There have been some instances of increased RT interference in schizophrenia and, in contrast to Barch et al. (2004), Henik and Salo (2004) have suggested that these patterns might simply reflect the delivery of the task. For instance, patients tend to show increased RT interference relative to controls when the task is given using the traditional card version. Here, words are shown individually thereby reducing attentional demands. This version of the task may match patient attentional resources, allowing for the true extent of their poor
inhibition to be measured (Henik & Salo, 2004). The patterns of performance recorded when current versions of the task are used (i.e., Figure 3.13), may thus reflect a reduced ability to negotiate the task given the multiple attentional demands (Henik & Salo, 2004). This would
include reduced RTs and increased errors shown to all conditions, and particularly those shown even to the neutral condition (leading to an increased measurement of facilitation).
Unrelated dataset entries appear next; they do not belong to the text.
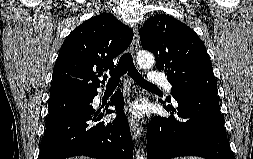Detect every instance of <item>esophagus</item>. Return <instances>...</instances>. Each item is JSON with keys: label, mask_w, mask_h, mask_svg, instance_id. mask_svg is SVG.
<instances>
[{"label": "esophagus", "mask_w": 253, "mask_h": 159, "mask_svg": "<svg viewBox=\"0 0 253 159\" xmlns=\"http://www.w3.org/2000/svg\"><path fill=\"white\" fill-rule=\"evenodd\" d=\"M139 48V36H138V28H134V36L131 44V51L133 54H136ZM129 125L131 129V133L133 138H138L142 133V127L140 126L139 121L135 118V116L130 115L129 117Z\"/></svg>", "instance_id": "obj_1"}]
</instances>
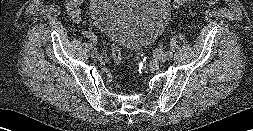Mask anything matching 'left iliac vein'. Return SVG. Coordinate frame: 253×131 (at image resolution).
Segmentation results:
<instances>
[{
  "label": "left iliac vein",
  "mask_w": 253,
  "mask_h": 131,
  "mask_svg": "<svg viewBox=\"0 0 253 131\" xmlns=\"http://www.w3.org/2000/svg\"><path fill=\"white\" fill-rule=\"evenodd\" d=\"M172 56H173L172 52H169V53L161 52V53H157L156 58L161 62H165L171 59Z\"/></svg>",
  "instance_id": "1"
}]
</instances>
Alternate task delivery might also explain some other inconsistencies in this literature; for example, Orem and Bedwell (2010) versus Kaplan and Lubow (2010). However, Perlstein et al. (1998) critically evaluated both delivery methods and argued instead that the single card version may not be sensitive enough to capture impairments. The authors suggested that current versions should instead be used, especially where an instrument sensitive to selective attention is preferred (Perlstein et al., 1998).